A trio of Kirby/Ayers 7-pagers reprinted in this issue, giving a nice sample of the range of monsters that rampaged through the pre-hero Marvel line.
Opening up is “I Created Sporr, The Thing That Could Not Die” from TALES OF SUSPENSE #11 , which also provides the Kirby/Ayers cover for this issue. A scientist buys the castle supposedly owned by Doctor Frankenstein in Transylvania (I think someone was mixing their movie monsters there), planning some experiments on growth rays to cure world hunger. Unfortunately, just as he tries his first experiment on an amoeba, the superstitious villagers burst in and take him away, leading the amoeba to grow uncontrollably. Oddly, this was foretold in a local legend about Sporr. Our hero manages to break out of prison, rescue a young boy on crutches and then use his scientific know-how to lure Sporr into some quicksand. Everybody learns their lesson.
These 7-pagers are sometimes a bit unsatisfying in story terms, too quick to really get more than a sketch of events. Still gorgeous, though, and the cover and title page of this story are particular favourites among the Kirby/Ayers stuff, and Sporr’s a great little creature causing havoc on the eastern European landscape.
Next up is “I Am Dragoom! The Flaming Invader” from STRANGE TALES #76 , and from an organic monster we now move to flames. Despite the title, this story is told by sci-fi/horror movie maker Victor Cartwright, who gets no respect, but a great deal of money, for his craft.

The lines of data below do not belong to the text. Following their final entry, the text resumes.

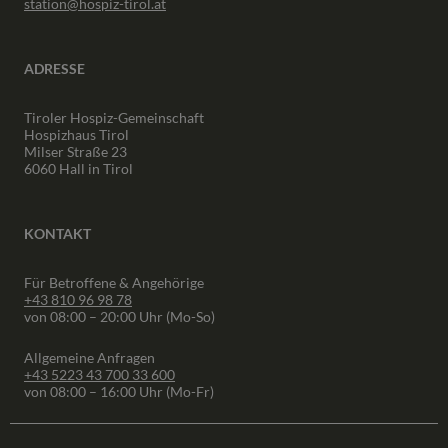
station@hospiz-tirol.at
ADRESSE
Tiroler Hospiz-Gemeinschaft
Hospizhaus Tirol
Milser Straße 23
6060 Hall in Tirol
KONTAKT
Für Betroffene & Angehörige
+43 810 96 98 78
von 08:00 – 20:00 Uhr (Mo-So)
Allgemeine Anfragen
+43 5223 43 700 33 600
von 08:00 – 16:00 Uhr (Mo-Fr)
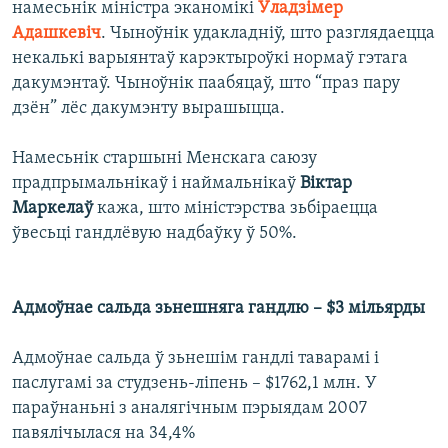
намесьнік міністра эканомікі
Ўладзімер
Адашкевіч
. Чыноўнік удакладніў, што разглядаецца
некалькі варыянтаў карэктыроўкі нормаў гэтага
дакумэнтаў. Чыноўнік паабяцаў, што “праз пару
дзён” лёс дакумэнту вырашыцца.
Намесьнік старшыні Менскага саюзу
прадпрымальнікаў і наймальнікаў
Віктар
Маркелаў
кажа, што міністэрства зьбіраецца
ўвесьці гандлёвую надбаўку ў 50%.
Адмоўнае сальда зьнешняга гандлю – $3 мільярды
Адмоўнае сальда ў зьнешім гандлі таварамі і
паслугамі за студзень-ліпень – $1762,1 млн. У
параўнаньні з аналягічным пэрыядам 2007
павялічылася на 34,4%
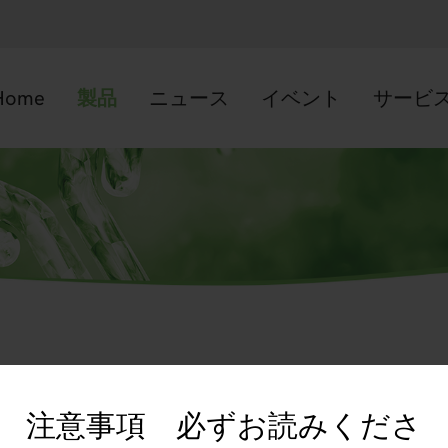
Home
製品
ニュース
イベント
サービ
注意事項 必ずお読みくださ
サイト利用規約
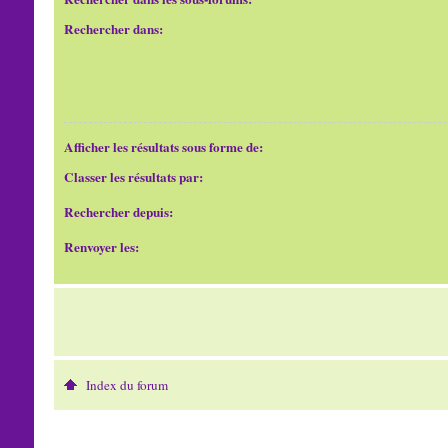
Rechercher dans:
Afficher les résultats sous forme de:
Classer les résultats par:
Rechercher depuis:
Renvoyer les:
Index du forum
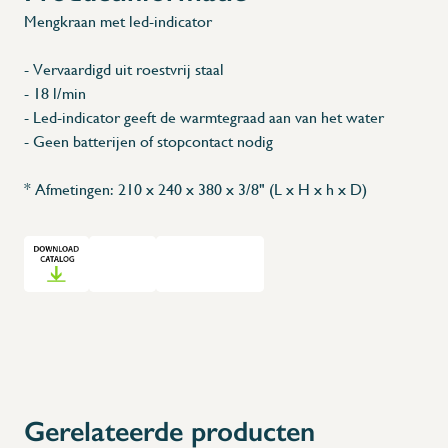
Mengkraan met led-indicator
- Vervaardigd uit roestvrij staal
- 18 l/min
- Led-indicator geeft de warmtegraad aan van het water
- Geen batterijen of stopcontact nodig
* Afmetingen: 210 x 240 x 380 x 3/8" (L x H x h x D)
Gerelateerde producten
X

That all changes when Dragoom, a flaming invader escaped from prison on the planet Vulcan comes to Earth to conquer. Mankind quickly falls to the threat of a ring of flames around the planet, until suddenly Dragoom gets word of some of his fellow creatures, police from Vulcan, arriving on Earth, and flees in fear. All special effects wizardry from Victor, of course.

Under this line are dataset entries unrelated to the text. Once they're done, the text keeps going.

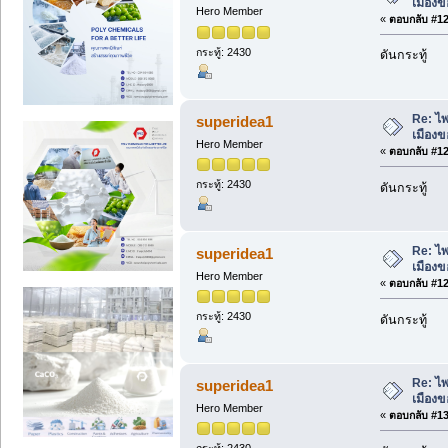
เมืองข
Hero Member
«
ตอบกลับ #127
กระทู้: 2430
ดันกระทู้
Re: ไพ
superidea1
เมืองข
Hero Member
«
ตอบกลับ #128
กระทู้: 2430
ดันกระทู้
Re: ไพ
superidea1
เมืองข
Hero Member
«
ตอบกลับ #129
กระทู้: 2430
ดันกระทู้
Re: ไพ
superidea1
เมืองข
Hero Member
«
ตอบกลับ #130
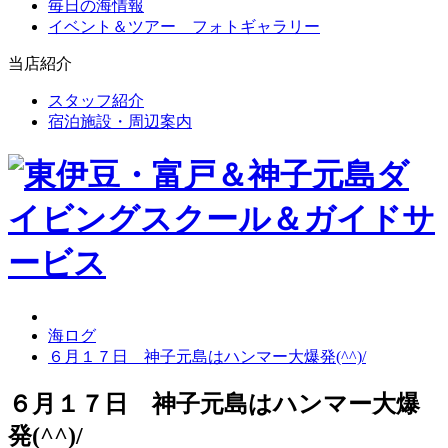
毎日の海情報
イベント＆ツアー フォトギャラリー
当店紹介
スタッフ紹介
宿泊施設・周辺案内
海ログ
６月１７日 神子元島はハンマー大爆発(^^)/
６月１７日 神子元島はハンマー大爆
発(^^)/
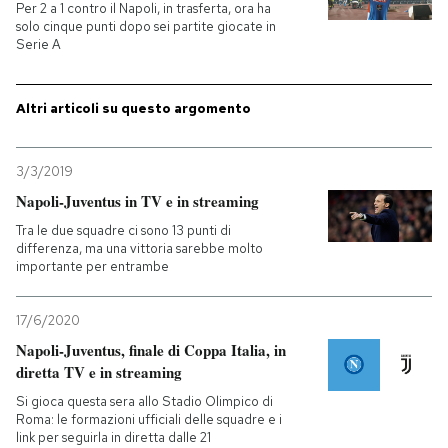
Per 2 a 1 contro il Napoli, in trasferta, ora ha
solo cinque punti dopo sei partite giocate in
PODCAST
Serie A
NEWSLETTER
Altri articoli su questo argomento
3/3/2019
I MIEI PREFERITI
Napoli-Juventus in TV e in streaming
Tra le due squadre ci sono 13 punti di
SHOP
differenza, ma una vittoria sarebbe molto
importante per entrambe
CALENDARIO
17/6/2020
Napoli-Juventus, finale di Coppa Italia, in
AREA PERSONALE
diretta TV e in streaming
Si gioca questa sera allo Stadio Olimpico di
Entra
Roma: le formazioni ufficiali delle squadre e i
link per seguirla in diretta dalle 21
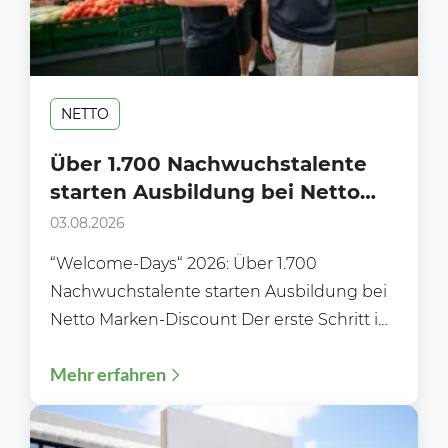
NETTO
Über 1.700 Nachwuchstalente
starten Ausbildung bei Netto
Marken-Discount
03.08.2026
“Welcome-Days“ 2026: Über 1.700
Nachwuchstalente starten Ausbildung bei
Netto Marken-Discount Der erste Schritt ins
Berufsleben: „Welcome‑Days“ 2026 –
Mehr erfahren
Ausbildungsstart 2026: Über 1.700...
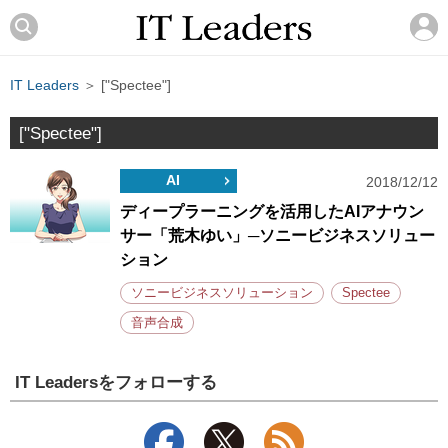
IT Leaders
＞ ["Spectee"]
["Spectee"]
AI
2018/12/12
ディープラーニングを活用したAIアナウン
サー「荒木ゆい」─ソニービジネスソリュー
ション
ソニービジネスソリューション
Spectee
音声合成
IT Leadersをフォローする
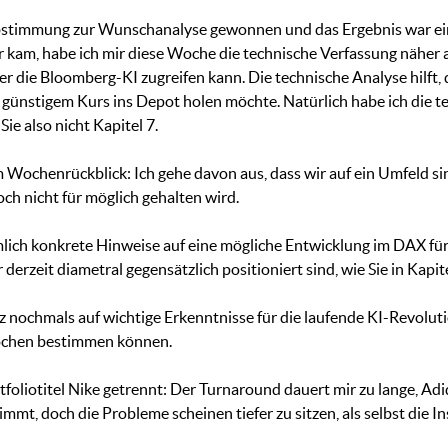
bstimmung zur Wunschanalyse gewonnen und das Ergebnis war eine
 kam, habe ich mir diese Woche die technische Verfassung näher 
ber die Bloomberg-KI zugreifen kann. Die technische Analyse hilft, 
 günstigem Kurs ins Depot holen möchte. Natürlich habe ich die te
ie also nicht Kapitel 7.
m Wochenrückblick: Ich gehe davon aus, dass wir auf ein Umfeld s
ch nicht für möglich gehalten wird.
ich konkrete Hinweise auf eine mögliche Entwicklung im DAX für d
 derzeit diametral gegensätzlich positioniert sind, wie Sie in Kapit
rz nochmals auf wichtige Erkenntnisse für die laufende KI-Revolut
ochen bestimmen können.
oliotitel Nike getrennt: Der Turnaround dauert mir zu lange, Adi
mmt, doch die Probleme scheinen tiefer zu sitzen, als selbst die I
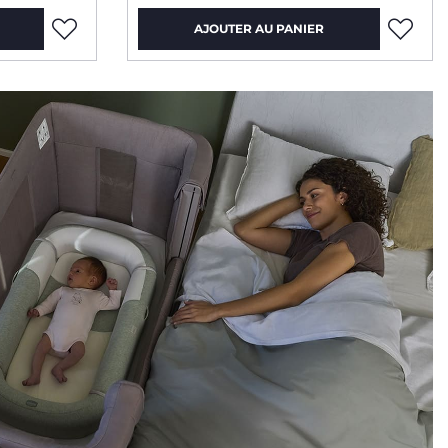
AJOUTER AU PANIER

This one works pretty well. Dragoom’s not that noteworthy, although the panel of him using a city block as a throne is really cool.
And finally, from STRANGE TALES #75  comes “Taboo! The Thing From the Murky Swamp”. An adventure writer heads down to the Amazon for some new ideas, and ignores local legends about a monster in a forbidden swamp. Never a good idea:
I love that last panel. Silent panels like that aren’t too common in these monster stories, making them all the more striking when they are used.
The creature reveals that it crashed in the swamp while journeying from a distant galaxy, and needed access to all human scientific knowledge to build a new spaceship. The United Nations agrees to this, foolishly as it turns out, since this was all a ruse by Taboo to gather intelligence for an invasion. Joke’s on him, as they planted an H-bomb on the device with the information. Just in case.